### Provided records
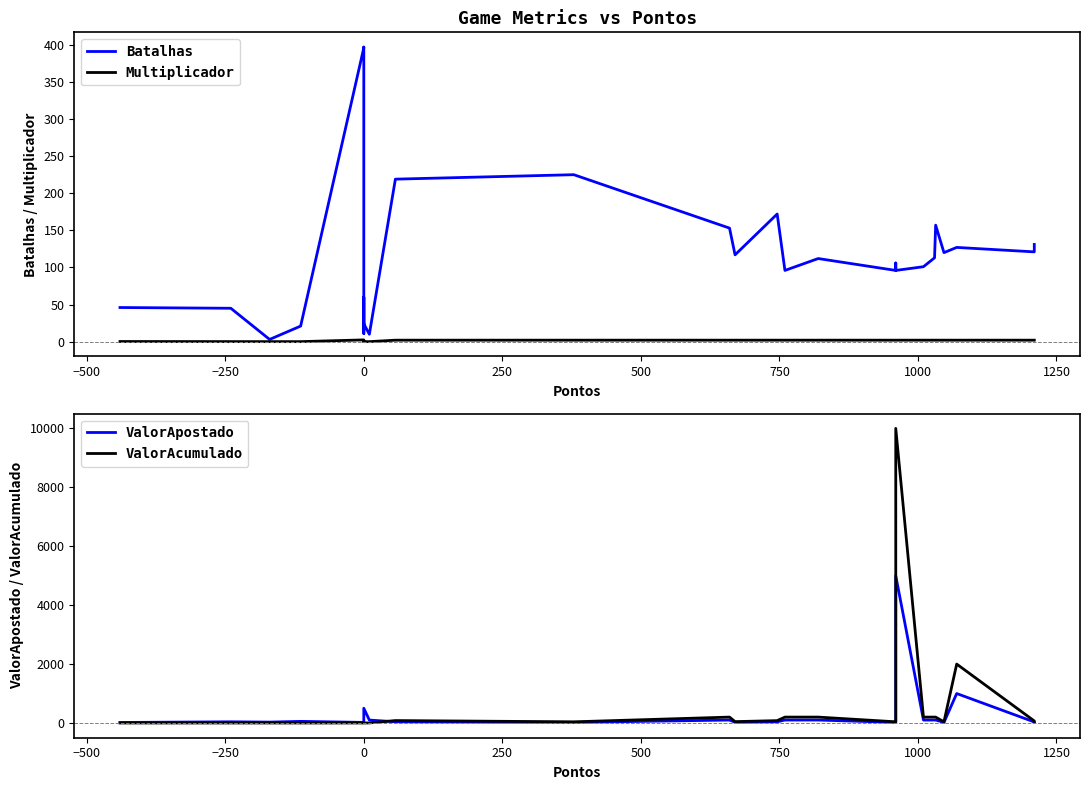

Does the chart display data point markers on the line(s)?

No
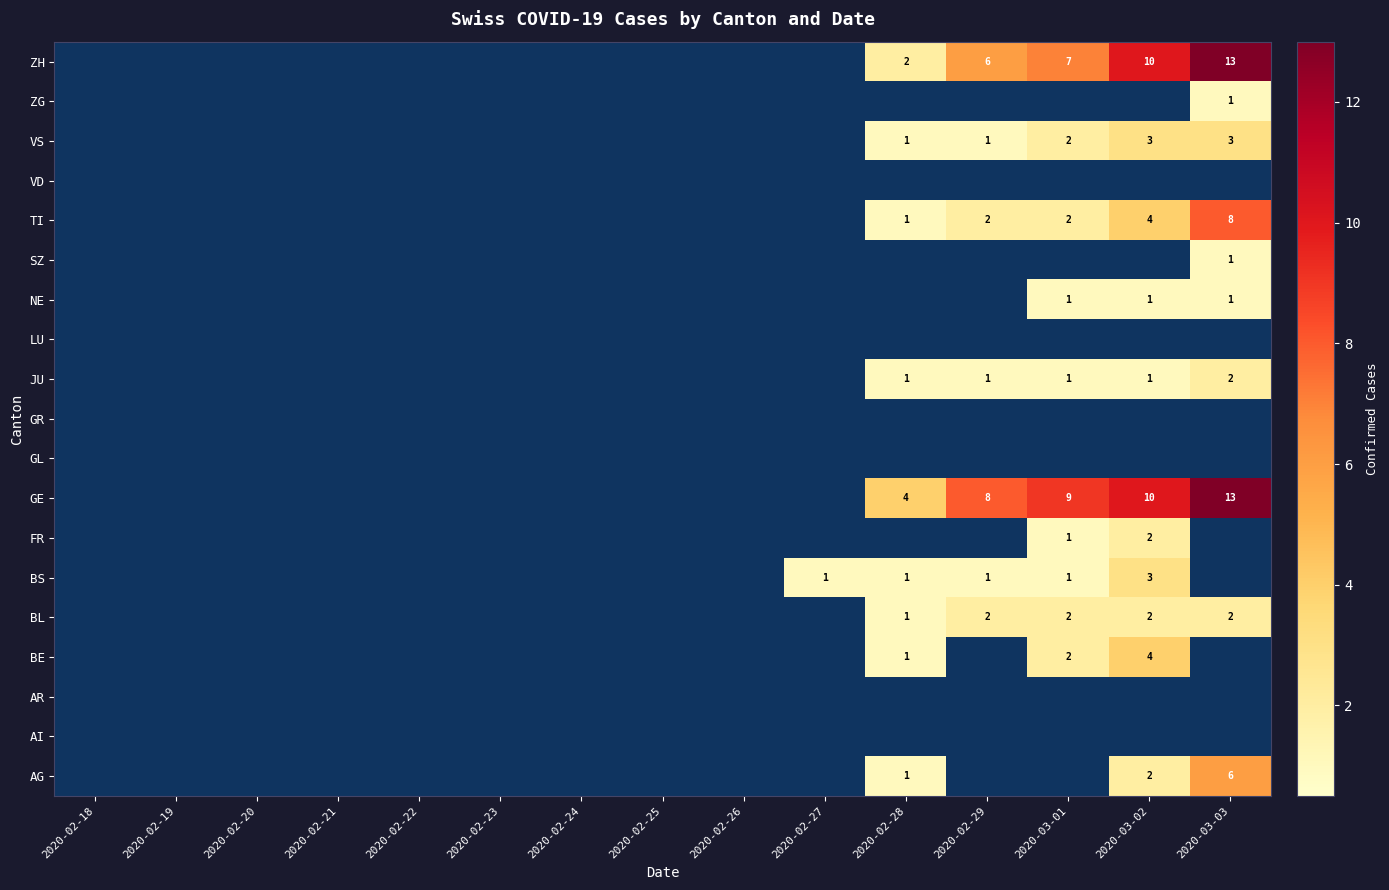

At which category is the sum across all series the highest?

2020-03-03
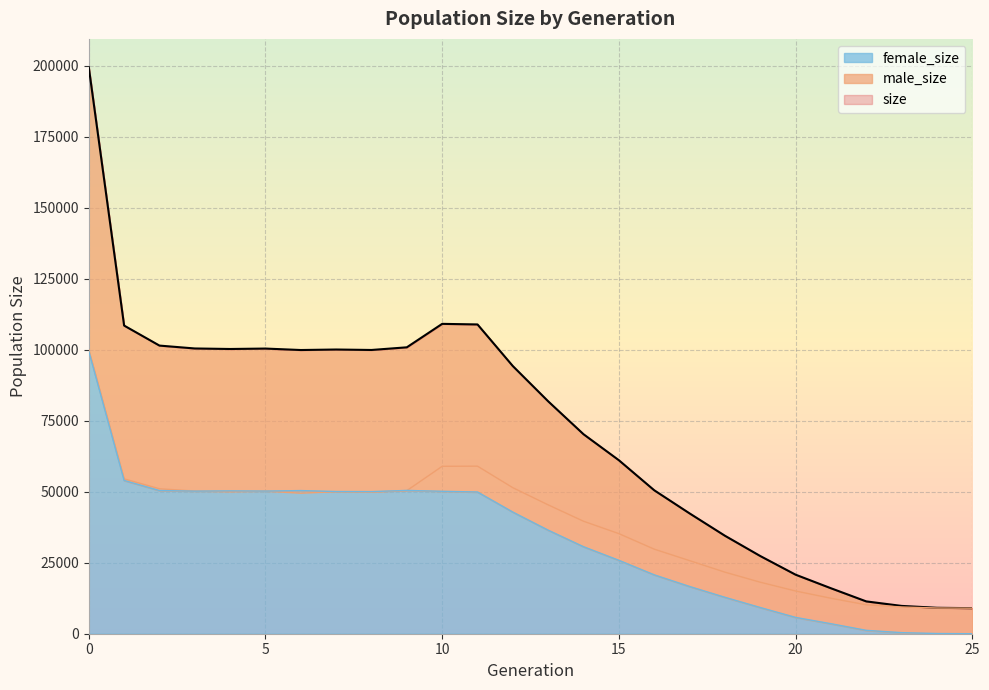

Is the value of male_size at 18 greater than the value of female_size at 6?

No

### What you have to do
Output the listing above line for line with identical wording, leaving out the pictures.

### Reply
Does the chart display data point markers on the line(s)?

No

At which category is the sum across all series the highest?

2020-03-03

Is the value of male_size at 18 greater than the value of female_size at 6?

No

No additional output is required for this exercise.